Research by Dr. Ted DeJong’s group at UC Davis determined that peach harvest timing and size was influenced by the number of growing degree days experienced within the first 30 days after bloom (GDH30). They were able to determine that for every 1000 GDH30, the number of days from full bloom to harvest decreased by 3.5 days within peaches. DeJong’s group also shown that fruit size was influenced by GDH30. Basically, for every increase of 1,000 GDH, fruit diameter declined by 1.0mm. For peach growers, warmer than normal springs mean that harvest will be earlier and thinning will have to be heavier in order to maintain size…but what does this mean for almonds and why?
As observed this year, almond kernel size is negatively affected by higher than normal heat in the spring (just like peach). This is because photosynthesis is maximized between temperatures of 65° and 90°F while respiration rates generally double in response to every 18°F increase in temperature. In other words, photosynthesis is maximized as long as the temperature is above 65°, but respiration rates continue to increase as temperatures increase. Therefore, when warm (>75°F) days are experienced in March and April, more photosynthate is needed for respiration and less is directed towards crop development, leading to a smaller kernel.
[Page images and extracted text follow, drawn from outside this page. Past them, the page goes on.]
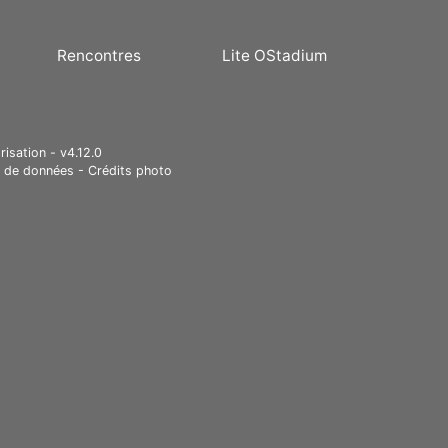
Rencontres
Lite OStadium
risation - v4.12.0
e de données
-
Crédits photo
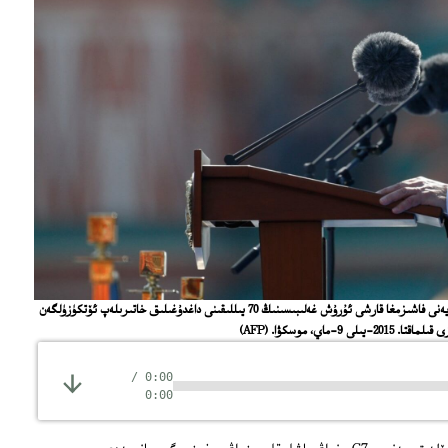
1941-1945-يىللىرىدىكى سوۋېت-گېرمان ئۇرۇشى، يەنى فاشىزمغا قارشى ئۇرۇش غەلىبىسىنىڭ 70 يىللىقىنى داغدۇغىلىق خاتىرىلەپ ئۆتكۈزۈلگەن
ى 9-ماي، موسكۋا.
(AFP)
/
0:00
0:00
This process also compresses stage one of growth, reducing the number of cells that have divided.
Harvest within almond also started earlier than in years past. Again, this is due to the temperatures experienced during March and April and it is thought to be due to the compression of stage one.
In the opposite effect, cooler springs will lengthen the season and increase nut size. A good example of this was in 2010 when ‘Fritz’ were being harvested in late October/early November. In 2010, the spring time degree-days (400 F minimum, no maximum) were the lowest in ten years, in contrast to this year, which was above average.